So let’s have the conversation the industry keeps avoiding. Is this a meritocracy? Or has it always been a network?

The Local Secret Nobody Wants to Credit

Ask any programmer who’s been doing radio talent discovery long enough and they’ll tell you the same thing, usually off the record. Some of the best hires never came from a tape. They came from the market.

I’ll give you a perfect example. Justin Schlegel. If you know Baltimore radio, you know the JSS Morning Show on 98 Rock, WIYY — one of the longest running morning shows in the market. But I didn’t find Justin through a demo or a job posting. I found him at a comedy club. He was doing stand-up, working the crowd the way only someone who truly understands a city can, and I sat there thinking — this guy already has it. Growingup in Waldorf, Maryland, but he had Baltimore’s frequency dialed in like he’d lived there his whole life. Speaking to that market before he’s ever said a word into a microphone professionally. I had no idea at the time that he’d go on to become a cornerstone of one of the most durable morning franchises in that market’s history. I just knew what I heard that night felt different.

And that’s exactly the point. Local talent carries a frequency that’s almost impossible to manufacture, because they don’t have to learn the audience. They are the audience. They bleed the same streets, follow the same teams, feel the same frustrations at the same time everyone else does. Justin wasn’t a radio guy who studied the market. He was the market, and radio turned out to be the right container for what he already had.

But I’ll push back on the nostalgia here, including my own. Local only works when someone is willing to take the risk on it. And in today’s consolidated, margin-squeezed, quarterly-reviewed radio environment, that risk tolerance isn’t what it used to be. The ladder still exists and the climb is still real, but fewer people are standing at the bottom holding it steady while you go up.

What Actually Gets You Hired

The honest answer is both — talent and relationships, what you know and who you know. But they don’t carry equal weight at the same time, and that’s the part we tend to gloss over in polite industry conversation.

Your aircheck, your reel, your demo — whatever form it takes today — that gets you into the conversation. It always has, whether it was a cassette or a SoundCloud link. You still have to prove you can do the job and sound like you belong. That baseline has never moved.

The Myth We Keep Recycling

What moves you forward is something different. It’s who is willing to say your name when you’re not in the room. Because nobody hires off a cold listen if they have another option. They hire off confidence, and in this business, confidence almost always comes from familiarity — from someone they already trust saying, “I’ve seen this person work. I know what they’re made of.” That’s not cronyism.
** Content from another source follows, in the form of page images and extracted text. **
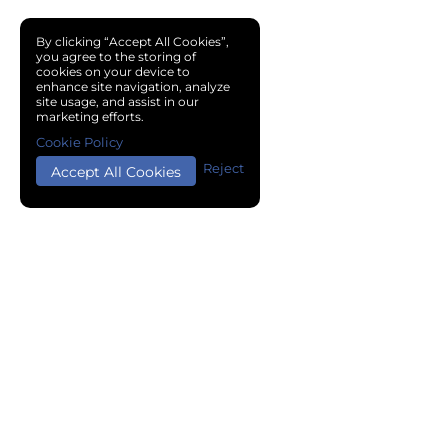
By clicking “Accept All Cookies”,
you agree to the storing of
cookies on your device to
enhance site navigation, analyze
site usage, and assist in our
marketing efforts.
Cookie Policy
Reject
Accept All Cookies
Copyright © 2024 Chemical Cloud All Rights Reserved.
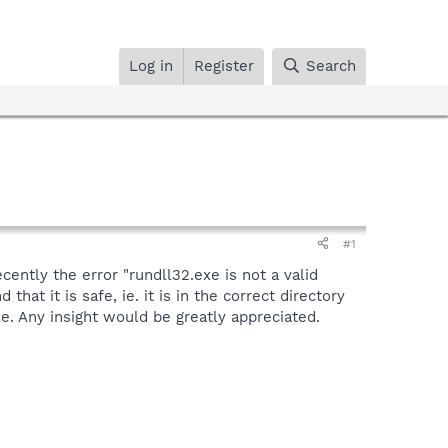
Log in
Register
Search
#1
ently the error "rundll32.exe is not a valid
hat it is safe, ie. it is in the correct directory
e. Any insight would be greatly appreciated.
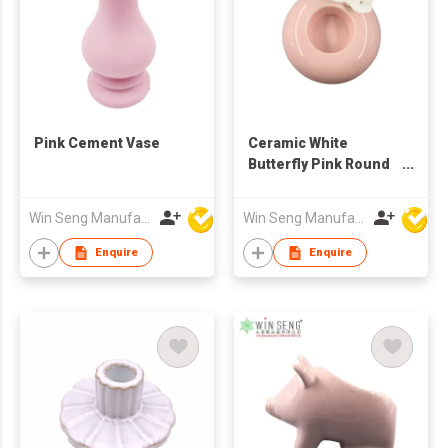
Pink Cement Vase
Ceramic White
Butterfly Pink Round
Candlestick Holder
Win Seng Manufacturing Factory Limited
Win Seng Manufacturing Factory Limited
Enquire
Enquire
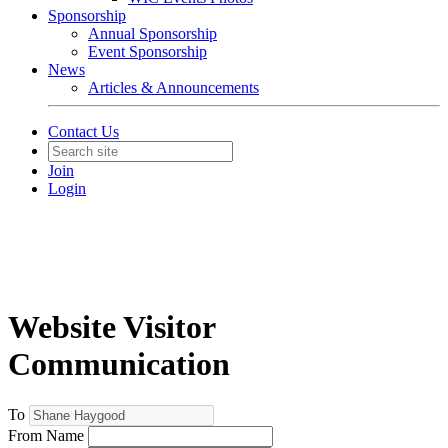
Sponsorship
Annual Sponsorship
Event Sponsorship
News
Articles & Announcements
Contact Us
Join
Login
Website Visitor
Communication
To
From Name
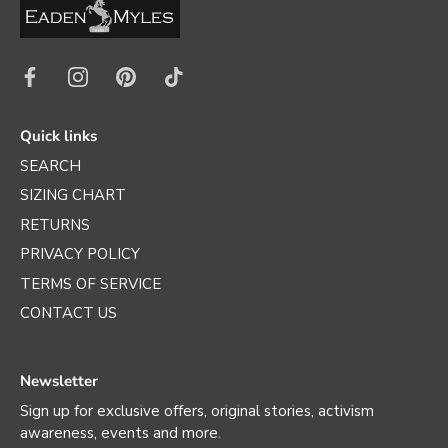
Quick links
SEARCH
SIZING CHART
RETURNS
PRIVACY POLICY
TERMS OF SERVICE
CONTACT US
Newsletter
Sign up for exclusive offers, original stories, activism
awareness, events and more.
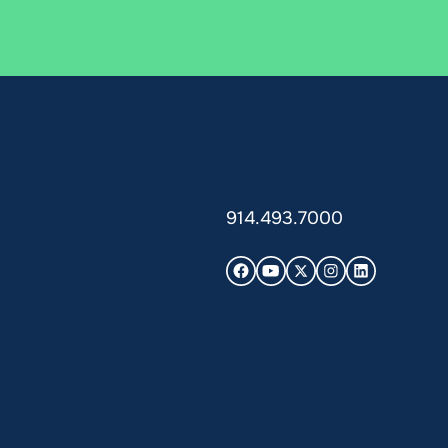
914.493.7000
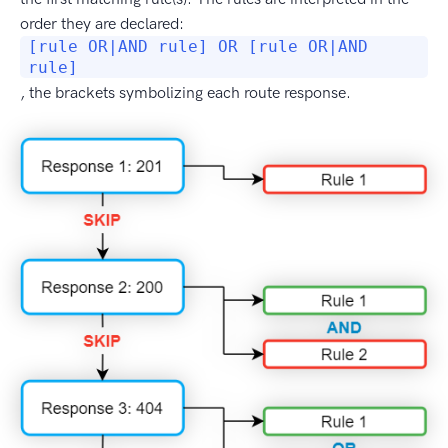
order they are declared:
[rule OR|AND rule] OR [rule OR|AND
rule]
, the brackets symbolizing each route response.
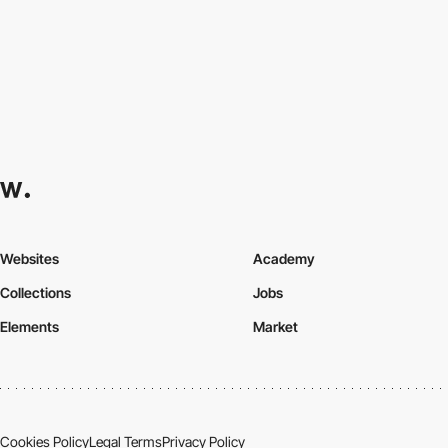
Websites
Academy
Collections
Jobs
Elements
Market
Cookies Policy
Legal Terms
Privacy Policy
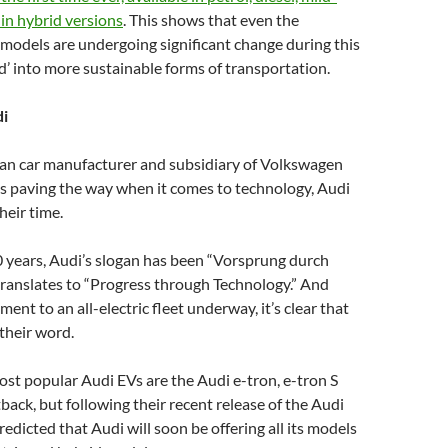
in hybrid versions
. This shows that even the
 models are undergoing significant change during this
od’ into more sustainable forms of transportation.
i
an car manufacturer and subsidiary of Volkswagen
 paving the way when it comes to technology, Audi
heir time.
 years, Audi’s slogan has been “Vorsprung durch
translates to “Progress through Technology.” And
nt to an all-electric fleet underway, it’s clear that
 their word.
ost popular Audi EVs are the Audi e-tron, e-tron S
back, but following their recent release of the Audi
redicted that Audi will soon be offering all its models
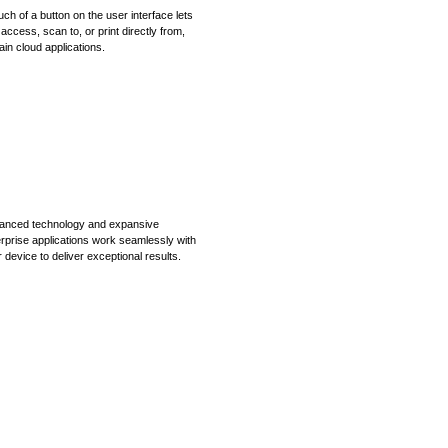
uch of a button on the user interface lets
access, scan to, or print directly from,
ain cloud applications.
anced technology and expansive
rprise applications work seamlessly with
 device to deliver exceptional results.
That’s just how trust functions in a high-stakes, reputation-driven industry where a bad hire costs more than just money.

We love two sayings in radio. We love “it’s who you know,” and we love “the best talent always rises.” Both are true, and both are incomplete, because the real version — the one that actually describes how careers get built in this business — sits somewhere in the middle of those two ideas. The best talent rises when the right person is paying attention. That’s the part nobody wants to put on a motivational poster. Social platforms help and industry visibility matters, but the actual hiring decision still happens in a text message, a phone call, a conversation at a conference bar at 11pm. The tools have changed completely. The wiring underneath them hasn’t moved an inch.